Page:Bosquet - La Normandie romanesque.djvu/299

La bibliothèque libre.
Cette page a été validée par deux contributeurs.
266
CHAPITRE XIV.

Le méchant moine a aussi la puissance de se métamorphoser en toutes sortes d’animaux, et, grâce à ces différentes formes, d’être en mesure de varier et de multiplier les embûches qu’il prépare sans cesse aux vivants[1].

On raconte, sur un autre personnage, un récit dont le fonds est analogue à celui de la légende du moine de Saire, mais qui se trouve diversifié par des circonstances nouvelles et singulières.

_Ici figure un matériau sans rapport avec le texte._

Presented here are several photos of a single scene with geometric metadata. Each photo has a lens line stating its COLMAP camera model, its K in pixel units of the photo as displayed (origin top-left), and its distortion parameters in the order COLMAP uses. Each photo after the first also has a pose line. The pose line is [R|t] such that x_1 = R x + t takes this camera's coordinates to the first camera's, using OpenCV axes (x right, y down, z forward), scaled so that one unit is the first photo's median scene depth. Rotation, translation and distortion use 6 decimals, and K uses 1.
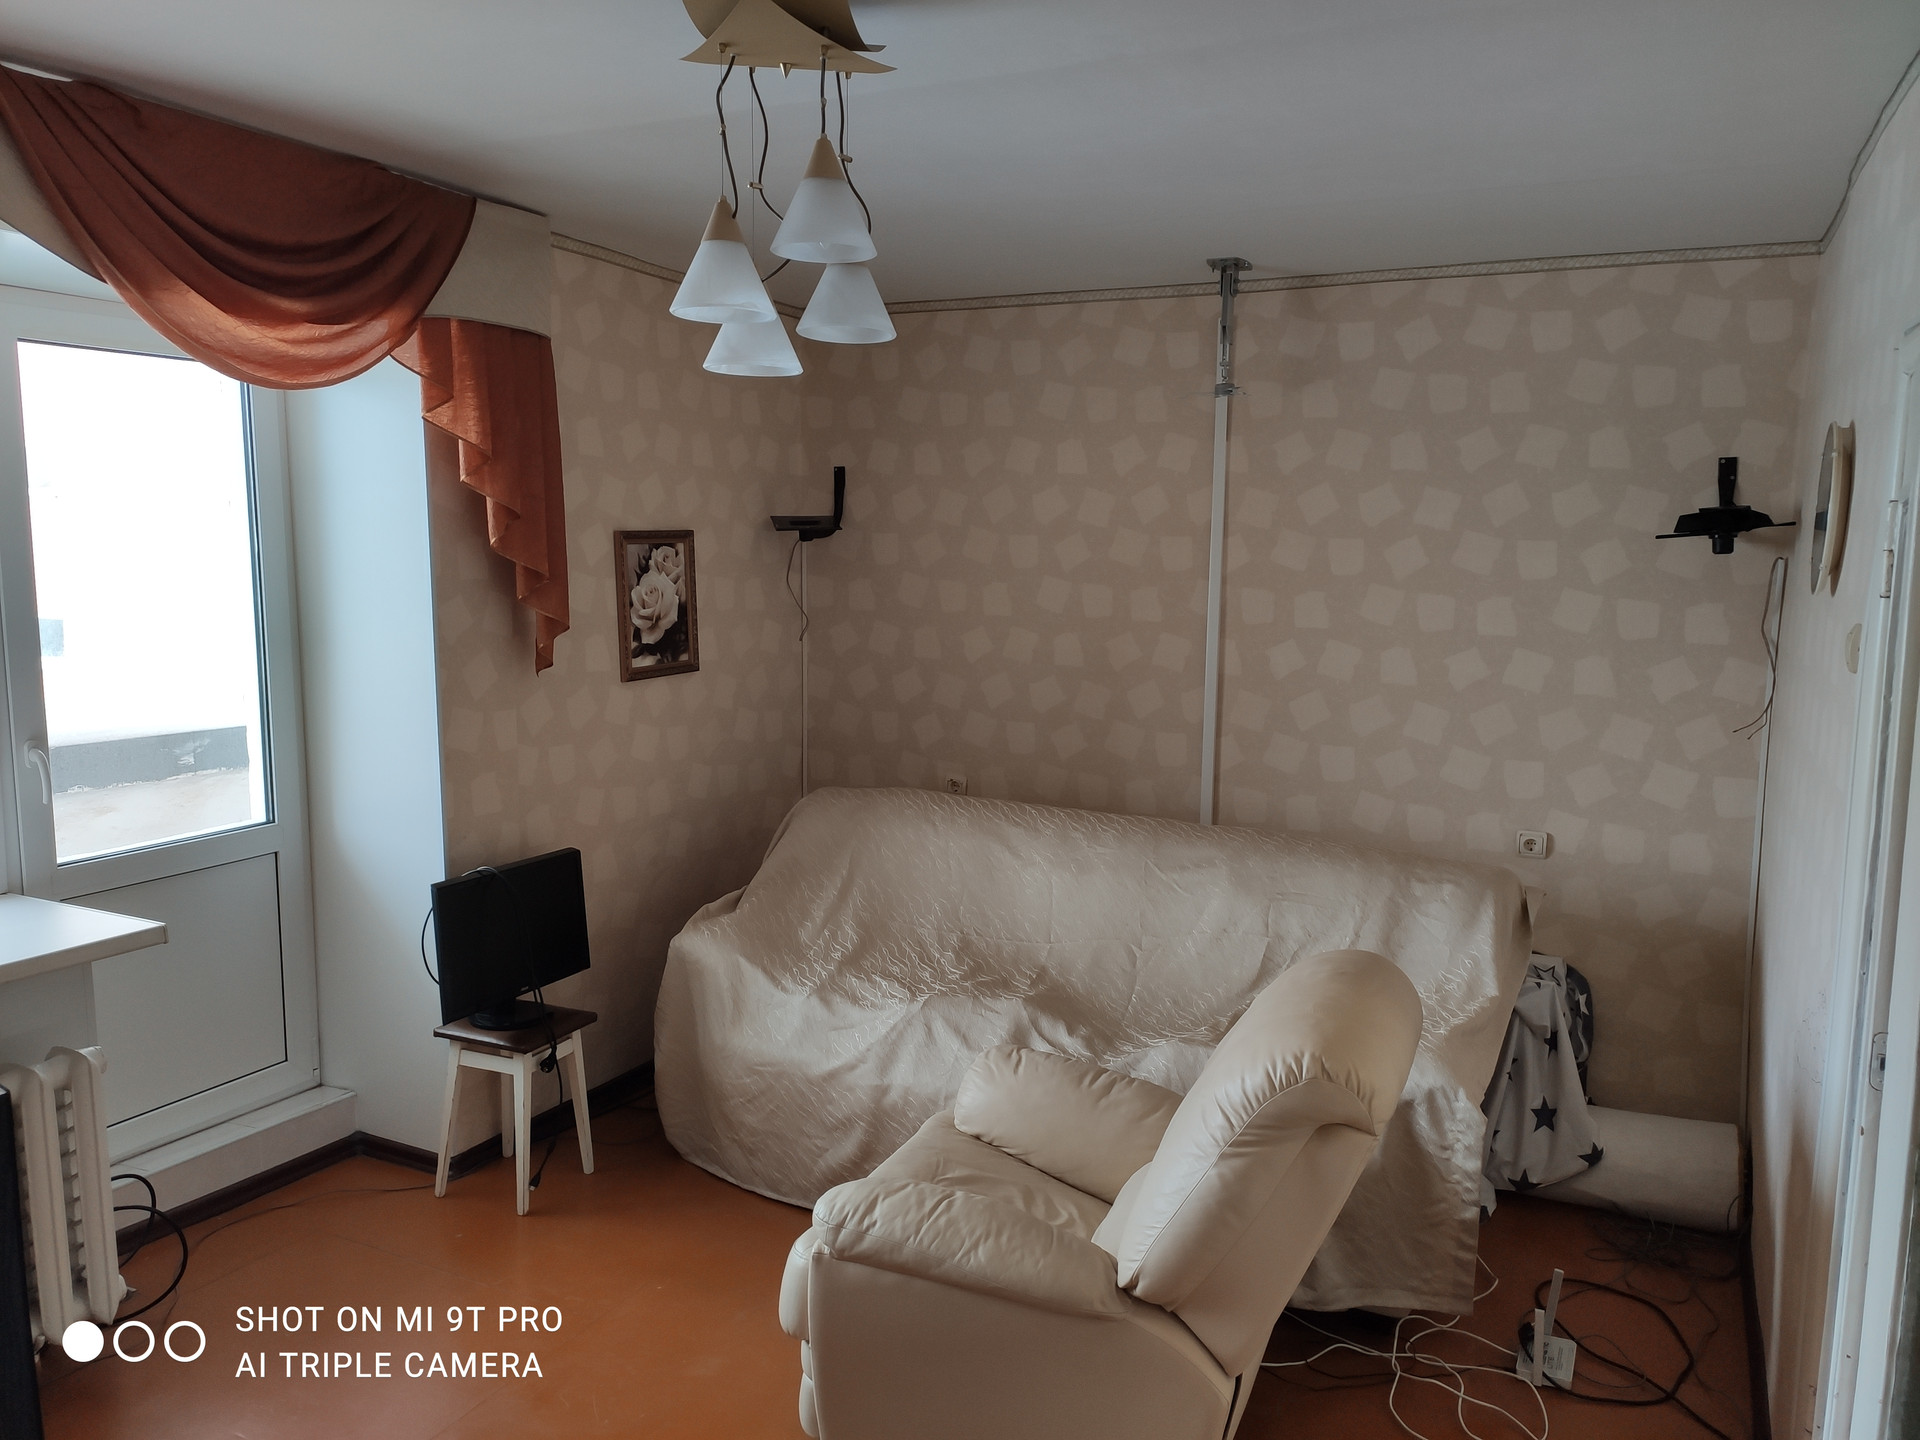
lens RADIAL K [[1447.0, 0, 964.5], [0, 1447.0, 729.8], [0, 0, 1]] dist [0.016017, -0.007144]
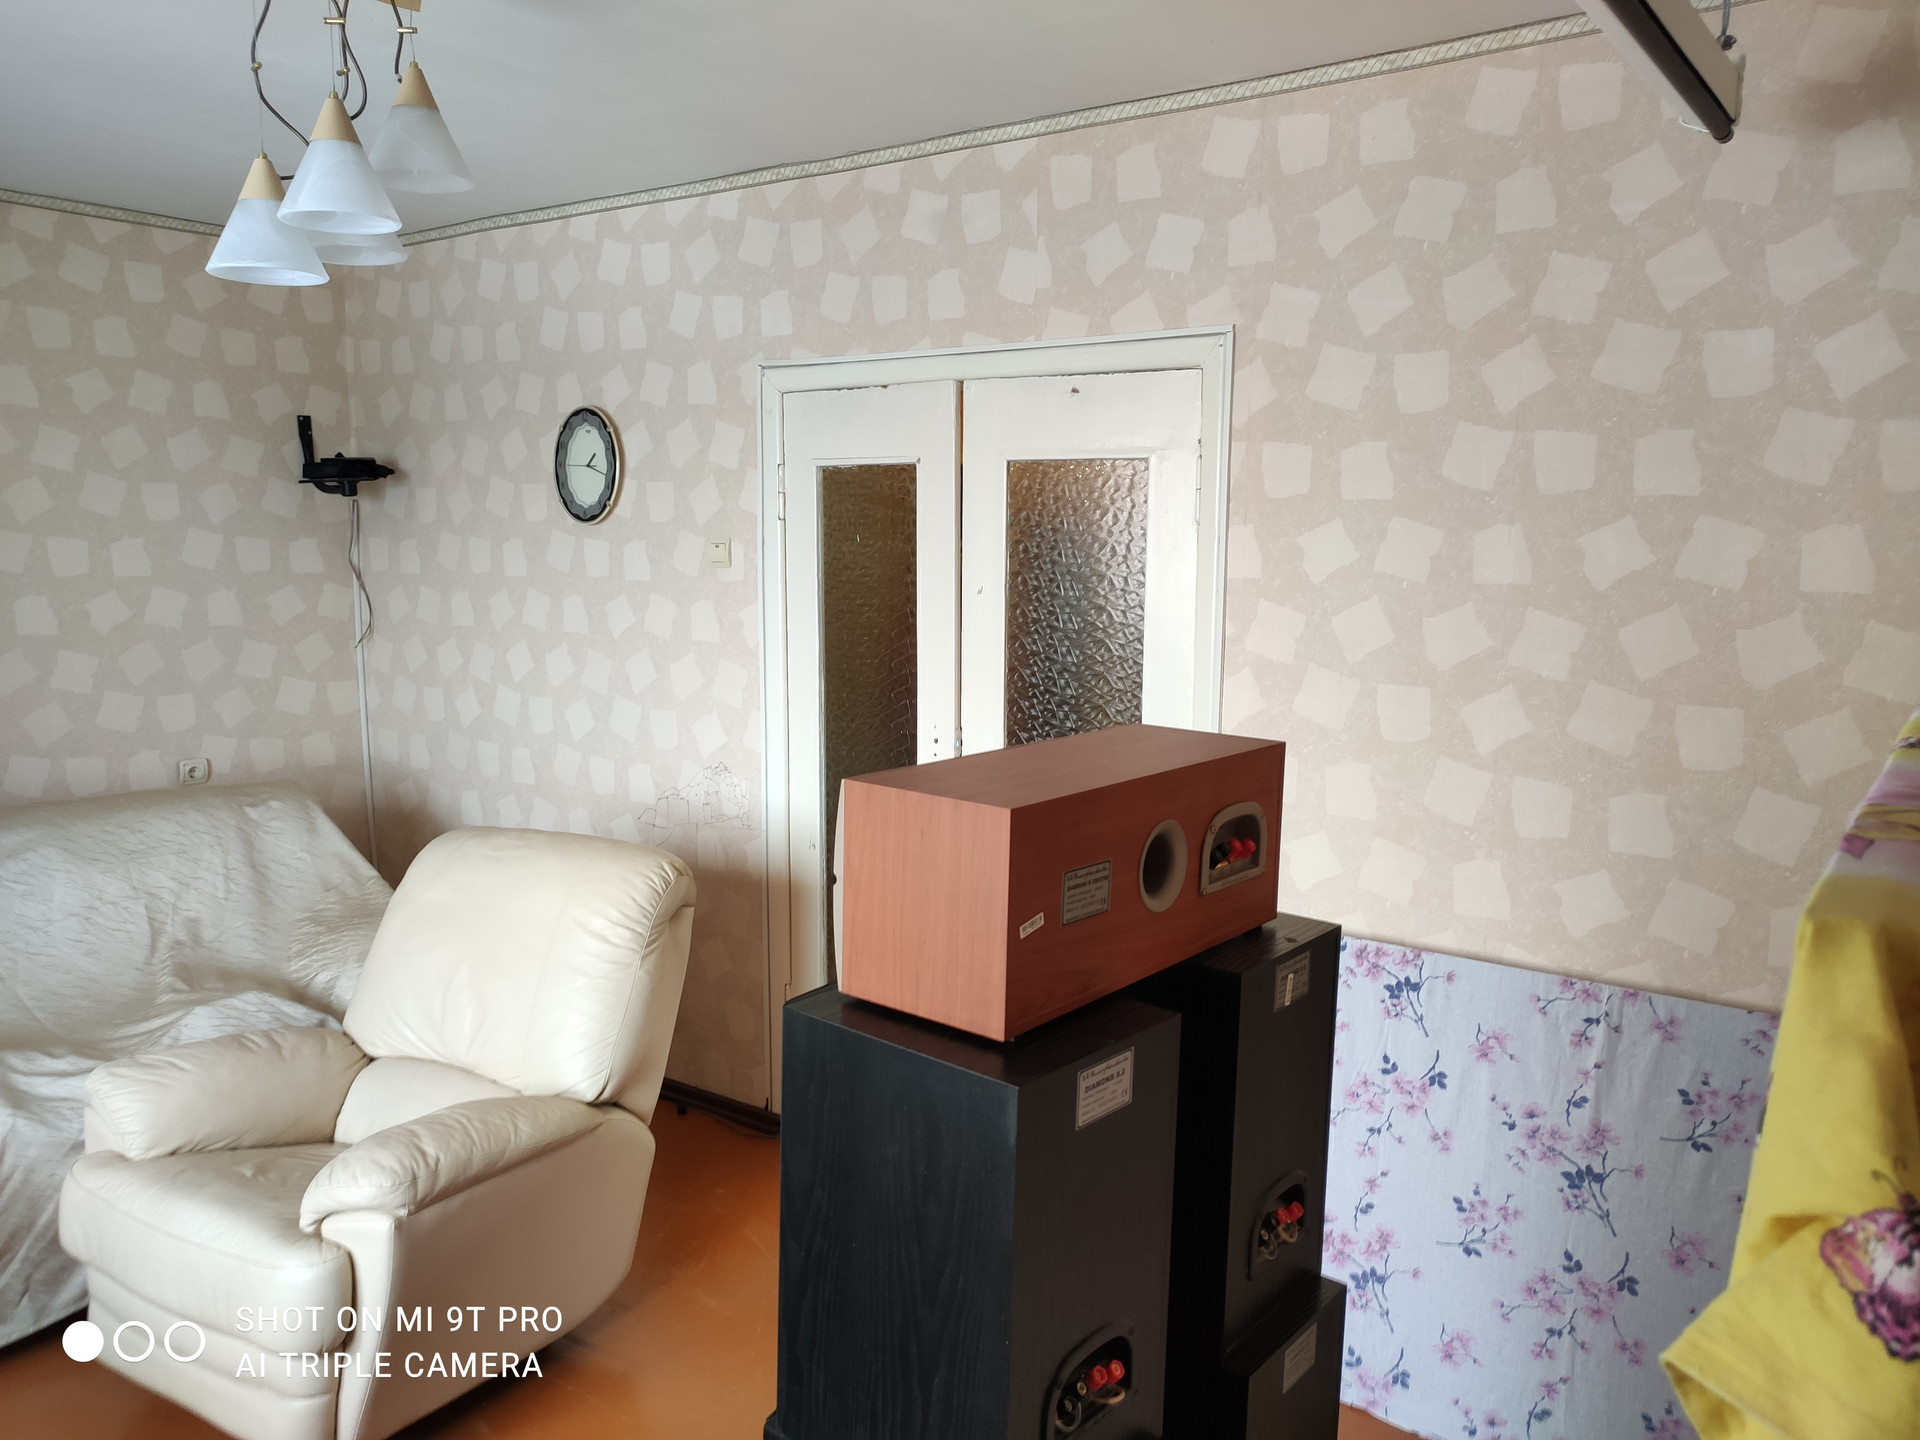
lens RADIAL K [[1447.0, 0, 966.1], [0, 1447.0, 719.0], [0, 0, 1]] dist [0.016017, -0.007144]
pose [[0.174672, -0.147369, 0.973536, -0.557177], [0.124152, 0.984141, 0.126699, -0.024126], [-0.976768, 0.098736, 0.190198, 0.252840]]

Un des seigneurs du domaine de Villeret, situé dans les environs d’Harcourt, eut, dit-on, quelques contestations avec sa sœur au sujet de leur héritage commun. Un jour, ces contestations s’envenimèrent de telle sorte, que le seigneur de Villeret, poussé à bout, s’écria : « Que celui de nous deux qui a sciemment tort, soit frappé de la foudre. » Il disait ces paroles solennelles pour en imposer à sa sœur, car il savait trop bien que ses propres prétentions étaient injustes. Au moment, cependant, où il achevait de prononcer ce parjure, se confiant à la sérénité du ciel pour railler impunément la puissance de Dieu, un violent coup de tonnerre se fit entendre, sans qu’on vît aucun nuage s’élever dans l’atmosphère ; la foudre éclata, frappa le sire de Villeret d’une manière si terrible, que sa tête, abattue du coup, bondit sur la terre, et y creusa un trou par lequel elle disparut. Depuis cette époque, un beau lévrier vint hanter chaque soir la grande salle du château ; il se tenait toujours à la place d’honneur, à côté de la cheminée. Durant les longues soirées d’hiver, jamais il ne lui arriva de déserter le foyer, et, si quelqu’un s’avançait pour lui disputer sa place, le lévrier se dressait sur son séant, et, de sa patte droite, allongeait un soufflet lourd et piquant à cet hôte incivil. Cependant, le voisinage du mystérieux lévrier inspirait une sorte de contrainte pénible aux habitants du château. Un de ceux-ci voulut tenter par des voies plus douces d’éloigner l’importun. Il s’approcha civilement du chien, et

  1. P. Le Fillastre, Superst. du canton de Briquebec ; (Annuaire de la Manche, 1832, p. 228 et suiv.)